Records from a data source
━━━━━━━━━━━━━━━━━━━━

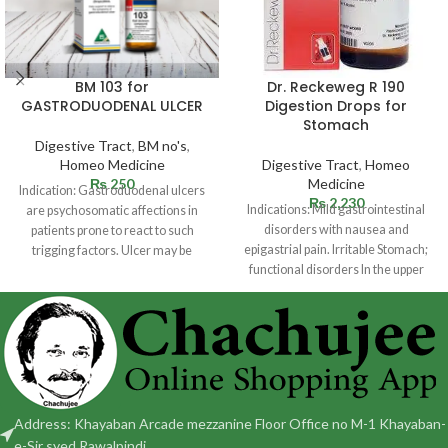
BM 103 for
Dr. Reckeweg R 190
GASTRODUODENAL ULCER
Digestion Drops for
Stomach
Digestive Tract
,
BM no's
,
Homeo Medicine
Digestive Tract
,
Homeo
₨
250
Medicine
Indication: Gastroduodenal ulcers
₨
2,230
Indications: Mild gastrointestinal
are psychosomatic affections in
disorders with nausea and
patients prone to react to such
epigastrial pain. Irritable Stomach;
trigging factors. Ulcer may be
functional disorders In the upper
situated in
abdomen with sensation of fullness
Address: Khayaban Arcade mezzanine Floor Office no M-1 Khayaban-
e-Sir syed Rawalpindi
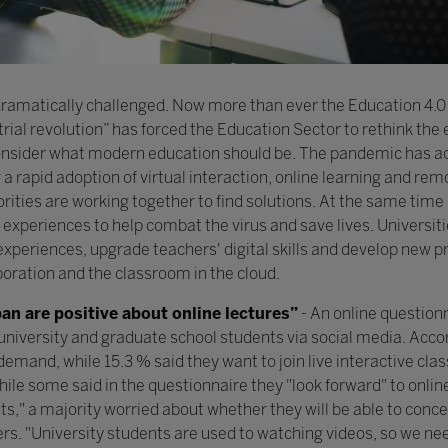
 dramatically challenged. Now more than ever the Education 4.0 
strial revolution” has forced the Education Sector to rethink the
to consider what modern education should be. The pandemic has 
a rapid adoption of virtual interaction, online learning and rem
rities are working together to find solutions. At the same time
 experiences to help combat the virus and save lives. Universit
 experiences, upgrade teachers' digital skills and develop new
boration and the classroom in the cloud.
pan are positive about online lectures”
- An online question
university and graduate school students via social media. Acco
 demand, while 15.3 % said they want to join live interactive c
While some said in the questionnaire they "look forward" to onlin
s," a majority worried about whether they will be able to conce
ers. "University students are used to watching videos, so we ne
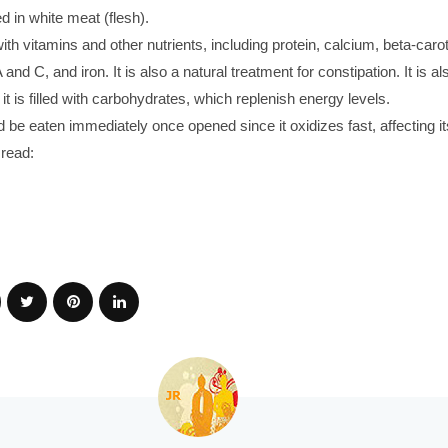
 in white meat (flesh).
d with vitamins and other nutrients, including protein, calcium, beta-caro
A and C, and iron. It is also a natural treatment for constipation. It is a
 it is filled with carbohydrates, which replenish energy levels.
d be eaten immediately once opened since it oxidizes fast, affecting its
read:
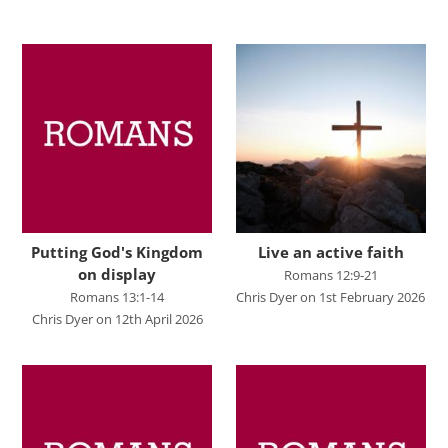
Advent 2023
Becoming Like Jesus
Christmas
Colossians
Easter
Elijah - The Prophet
Elisha - A Man for His Time
Putting God's Kingdom
Live an active faith
on display
Romans 12:9-21
Exodus - God Rescues for Relationship
Romans 13:1-14
Chris Dyer on 1st February 2026
Faith, Love, Holiness
Chris Dyer on 12th April 2026
Genesis
Great Promises for the World
Habakkuk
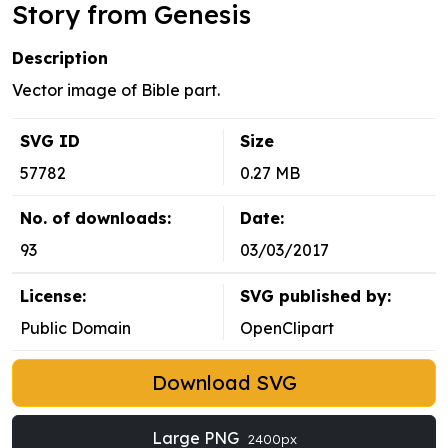
Story from Genesis
Description
Vector image of Bible part.
SVG ID
Size
57782
0.27 MB
No. of downloads:
Date:
93
03/03/2017
License:
SVG published by:
Public Domain
OpenClipart
Download SVG
Large PNG
2400px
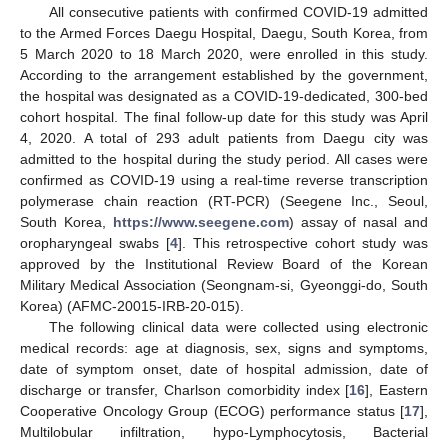
All consecutive patients with confirmed COVID-19 admitted
to the Armed Forces Daegu Hospital, Daegu, South Korea, from
5 March 2020 to 18 March 2020, were enrolled in this study.
According to the arrangement established by the government,
the hospital was designated as a COVID-19-dedicated, 300-bed
cohort hospital. The final follow-up date for this study was April
4, 2020. A total of 293 adult patients from Daegu city was
admitted to the hospital during the study period. All cases were
confirmed as COVID-19 using a real-time reverse transcription
polymerase chain reaction (RT-PCR) (Seegene Inc., Seoul,
South Korea,
https://www.seegene.com
) assay of nasal and
oropharyngeal swabs [
4
]. This retrospective cohort study was
approved by the Institutional Review Board of the Korean
Military Medical Association (Seongnam-si, Gyeonggi-do, South
Korea) (AFMC-20015-IRB-20-015).
The following clinical data were collected using electronic
medical records: age at diagnosis, sex, signs and symptoms,
date of symptom onset, date of hospital admission, date of
discharge or transfer, Charlson comorbidity index [
16
], Eastern
Cooperative Oncology Group (ECOG) performance status [
17
],
Multilobular infiltration, hypo-Lymphocytosis, Bacterial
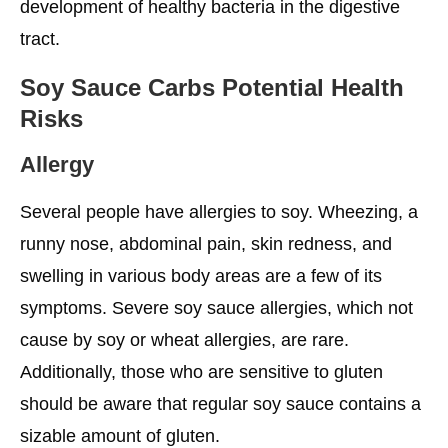
development of healthy bacteria in the digestive
tract.
Soy Sauce Carbs Potential Health
Risks
Allergy
Several people have allergies to soy. Wheezing, a
runny nose, abdominal pain, skin redness, and
swelling in various body areas are a few of its
symptoms. Severe soy sauce allergies, which not
cause by soy or wheat allergies, are rare.
Additionally, those who are sensitive to gluten
should be aware that regular soy sauce contains a
sizable amount of gluten.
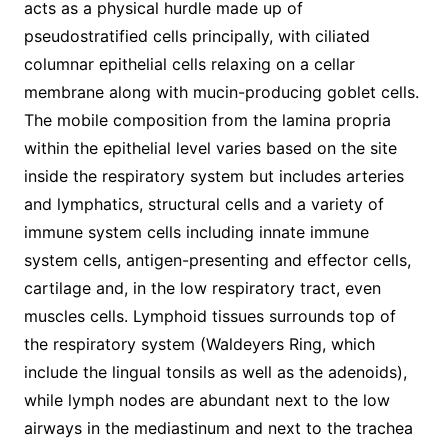
acts as a physical hurdle made up of
pseudostratified cells principally, with ciliated
columnar epithelial cells relaxing on a cellar
membrane along with mucin-producing goblet cells.
The mobile composition from the lamina propria
within the epithelial level varies based on the site
inside the respiratory system but includes arteries
and lymphatics, structural cells and a variety of
immune system cells including innate immune
system cells, antigen-presenting and effector cells,
cartilage and, in the low respiratory tract, even
muscles cells. Lymphoid tissues surrounds top of
the respiratory system (Waldeyers Ring, which
include the lingual tonsils as well as the adenoids),
while lymph nodes are abundant next to the low
airways in the mediastinum and next to the trachea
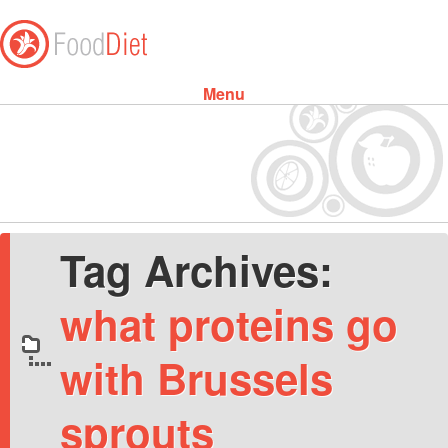
Menu
Skip to content
Tag Archives:
what proteins go
with Brussels
sprouts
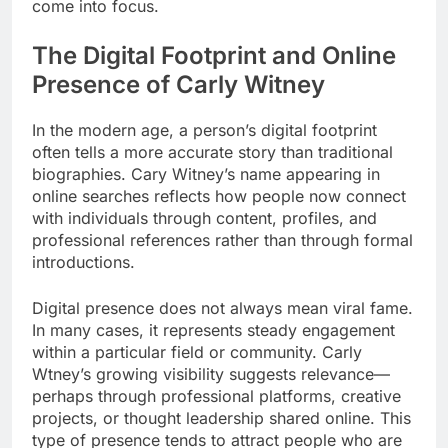
come into focus.
The Digital Footprint and Online
Presence of Carly Witney
In the modern age, a person’s digital footprint
often tells a more accurate story than traditional
biographies. Cary Witney’s name appearing in
online searches reflects how people now connect
with individuals through content, profiles, and
professional references rather than through formal
introductions.
Digital presence does not always mean viral fame.
In many cases, it represents steady engagement
within a particular field or community. Carly
Wtney’s growing visibility suggests relevance—
perhaps through professional platforms, creative
projects, or thought leadership shared online. This
type of presence tends to attract people who are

━━━━━━━━━━━━━━━━━━━━

* **EXERCISE DETAILS**
A single number, please: the count of lines above that contain the string "April".

* **OUTPUT FOR THIS EXERCISE**
2